A new consumer price index (CPI), which uses calendar year 2010 as the base (100), has been released that "combines data from rural and urban areas and includes sectors that were not part of the existing consumer inflation measure". It will take atleast an year for the CPI inflation rate with the new index to become available, though the CPI index figures themselves will be released every month.
The objective is to obtain a more accurate consumer inflation measure that can be used to formulate policies. The four current consumer price indices (which offer data for industrial workers, agricultural labourers, rural labourers, and urban non-manual employees) are too narrowly targeted to be relevant for macroeconomic policy formulation.
The new consumer price index has five major groups - food, beverages and tobacco group (59.31% in CPI-R and 37.15% in CPI-U); fuel and light group (10.42% in CPI-R, and 8.40% in CPI-U); clothing, bedding and footwear group (5.36% in CPI-R, and 3.91% in CPI-U); housing group (0% in CPI-R, and 22.53% in CPI-U); and miscellaneous group consisting of education, medical care, transport and communication etc (24.91% in CPI-R and 28% in CPI-U).

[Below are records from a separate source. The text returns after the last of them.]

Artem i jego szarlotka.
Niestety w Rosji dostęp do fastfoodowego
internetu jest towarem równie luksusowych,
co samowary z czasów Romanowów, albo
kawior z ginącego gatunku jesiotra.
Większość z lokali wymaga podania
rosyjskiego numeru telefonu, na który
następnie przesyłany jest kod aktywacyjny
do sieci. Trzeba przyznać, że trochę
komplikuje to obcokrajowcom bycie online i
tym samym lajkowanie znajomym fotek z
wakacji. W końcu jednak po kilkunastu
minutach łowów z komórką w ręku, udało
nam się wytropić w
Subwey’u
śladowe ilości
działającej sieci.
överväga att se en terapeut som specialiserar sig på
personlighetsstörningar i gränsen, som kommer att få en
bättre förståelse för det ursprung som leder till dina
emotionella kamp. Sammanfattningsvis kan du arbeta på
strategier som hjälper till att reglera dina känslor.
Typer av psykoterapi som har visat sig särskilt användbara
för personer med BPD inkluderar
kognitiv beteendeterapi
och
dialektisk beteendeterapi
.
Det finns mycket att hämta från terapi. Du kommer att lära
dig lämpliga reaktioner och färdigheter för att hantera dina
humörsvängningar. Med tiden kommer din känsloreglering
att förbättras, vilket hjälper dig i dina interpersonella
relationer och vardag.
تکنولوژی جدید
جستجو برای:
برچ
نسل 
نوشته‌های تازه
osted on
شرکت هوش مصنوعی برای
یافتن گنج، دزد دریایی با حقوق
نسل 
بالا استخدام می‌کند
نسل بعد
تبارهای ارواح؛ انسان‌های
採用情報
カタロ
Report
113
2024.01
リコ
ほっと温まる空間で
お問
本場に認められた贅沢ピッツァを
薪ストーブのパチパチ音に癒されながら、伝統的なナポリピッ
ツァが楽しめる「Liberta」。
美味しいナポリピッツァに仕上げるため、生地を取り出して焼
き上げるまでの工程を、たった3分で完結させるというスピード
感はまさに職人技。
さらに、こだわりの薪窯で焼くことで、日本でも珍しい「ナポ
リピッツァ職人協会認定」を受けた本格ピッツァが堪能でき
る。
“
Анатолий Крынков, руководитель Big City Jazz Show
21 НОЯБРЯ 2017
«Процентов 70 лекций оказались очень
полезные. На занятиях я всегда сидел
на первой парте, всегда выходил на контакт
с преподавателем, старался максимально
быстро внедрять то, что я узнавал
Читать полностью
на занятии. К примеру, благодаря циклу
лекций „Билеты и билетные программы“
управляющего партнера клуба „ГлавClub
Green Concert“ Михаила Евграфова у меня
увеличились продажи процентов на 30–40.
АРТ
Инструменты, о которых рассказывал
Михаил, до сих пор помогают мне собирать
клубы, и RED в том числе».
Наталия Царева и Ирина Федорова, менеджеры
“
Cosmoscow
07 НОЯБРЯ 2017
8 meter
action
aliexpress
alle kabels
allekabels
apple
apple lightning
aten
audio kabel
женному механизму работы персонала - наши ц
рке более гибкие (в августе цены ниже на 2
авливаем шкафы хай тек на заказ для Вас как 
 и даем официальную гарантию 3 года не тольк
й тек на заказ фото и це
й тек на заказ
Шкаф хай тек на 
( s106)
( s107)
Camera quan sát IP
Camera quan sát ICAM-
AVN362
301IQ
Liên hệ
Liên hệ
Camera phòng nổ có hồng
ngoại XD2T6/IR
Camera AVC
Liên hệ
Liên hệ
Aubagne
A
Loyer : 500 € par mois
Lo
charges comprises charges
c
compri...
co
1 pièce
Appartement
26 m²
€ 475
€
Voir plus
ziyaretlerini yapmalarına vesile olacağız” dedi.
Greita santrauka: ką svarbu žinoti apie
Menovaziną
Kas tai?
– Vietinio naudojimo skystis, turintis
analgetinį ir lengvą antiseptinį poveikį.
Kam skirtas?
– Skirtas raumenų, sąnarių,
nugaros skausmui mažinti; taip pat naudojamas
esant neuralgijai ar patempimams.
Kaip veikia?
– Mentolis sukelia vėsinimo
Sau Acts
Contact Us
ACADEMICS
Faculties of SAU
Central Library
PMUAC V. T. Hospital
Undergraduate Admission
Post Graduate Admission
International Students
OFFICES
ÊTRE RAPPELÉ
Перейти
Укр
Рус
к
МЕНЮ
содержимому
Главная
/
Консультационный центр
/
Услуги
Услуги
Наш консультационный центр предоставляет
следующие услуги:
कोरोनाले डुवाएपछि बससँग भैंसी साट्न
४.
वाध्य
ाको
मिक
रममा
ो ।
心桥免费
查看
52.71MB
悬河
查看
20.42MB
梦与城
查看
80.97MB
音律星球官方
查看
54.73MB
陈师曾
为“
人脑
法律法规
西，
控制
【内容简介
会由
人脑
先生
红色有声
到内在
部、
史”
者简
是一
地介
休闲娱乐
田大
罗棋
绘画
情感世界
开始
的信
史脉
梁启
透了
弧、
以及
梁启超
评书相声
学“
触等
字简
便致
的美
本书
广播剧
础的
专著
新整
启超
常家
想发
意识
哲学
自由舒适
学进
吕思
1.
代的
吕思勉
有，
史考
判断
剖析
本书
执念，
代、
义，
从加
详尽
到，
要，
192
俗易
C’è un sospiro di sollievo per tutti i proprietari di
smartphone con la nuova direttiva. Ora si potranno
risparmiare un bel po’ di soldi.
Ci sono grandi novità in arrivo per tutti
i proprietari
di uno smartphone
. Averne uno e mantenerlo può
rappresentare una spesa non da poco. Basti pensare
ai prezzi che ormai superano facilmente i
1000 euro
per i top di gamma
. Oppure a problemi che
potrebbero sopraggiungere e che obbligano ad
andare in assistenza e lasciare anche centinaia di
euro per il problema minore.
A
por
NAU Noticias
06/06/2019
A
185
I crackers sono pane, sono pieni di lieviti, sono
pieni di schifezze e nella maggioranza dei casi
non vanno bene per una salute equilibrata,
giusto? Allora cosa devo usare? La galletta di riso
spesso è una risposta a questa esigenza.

The measures will be available as CPI-Rural, CPI-Urban, and CPI-combined, and reported state-wise and nation-wide every month. The national CPI will be obtained by merging CPI (Rural) and CPI (Urban) with appropriate weights, as derived from NSS 61st round of Consumer Expenditure Survey (2004-05) data. The weights for all have been derived from the results of the same NSS survey. Price data from 310 towns and 1181 villages across the country will be used to calculate the CPI-U and CPI-R respectively.
This follows measures taken last year to bring forward the base year of the Wholesale Price Index (WPI) from 1993-94 to 2004-05 and increasing its basket of commodities to 676 from 435. There are also plans to revamp the index of industrial production (IIP) to better reflect contemporary consumption and help policy makers take better-informed decisions.
The WPI, which does not fully reflect the actual price impact on consumers, is now used to formulate monetary and other policies. In most developed economies, the consumer price inflation measures are used to guide policy making. The WPI represents only 45% of the economy and largely excludes the dominant services sector, which contrubutes to nearly half the national GDP.
The current regime of one WPI and four CPI's introduce considerable ambiguity and has been one of the important factors in the way of the RBI embracing a full-fledged inflation targeting framework.
In this context, a paper by Ila Patnaik, Ajay Shah and Giovanni Veonese on behalf of the National Institute of Public Finance & Policy (NIPFP) qyestions the suitability of prevailing CPI measures and prefer that the CPI-Industrial Workers (IE) is the most accurate measure of the headline inflation rate.
2 comments:
Official CPI numbers are not reflecting true inflation as they conveniently ignore key variables that contribute to the rising cost of life.
http://www.wtffinance.com/2011/02/don%E2%80%99t-be-fooled-by-official-inflation-numbers-and-anticipated-future-inflation/
It's great how more bloggers are educating the masses on this flawed system. Great job!
Inflation is really is not the problem. If the bottom most gets some real increase in their income they will able to fight and survive the inflation.
Instead of artificially controlling the inflation Govt should focus more on governance - Say NREGS (OK, many consider _NREGS is responsible_ for inflation) , Education, Healthcare and Affordable housing projects etc.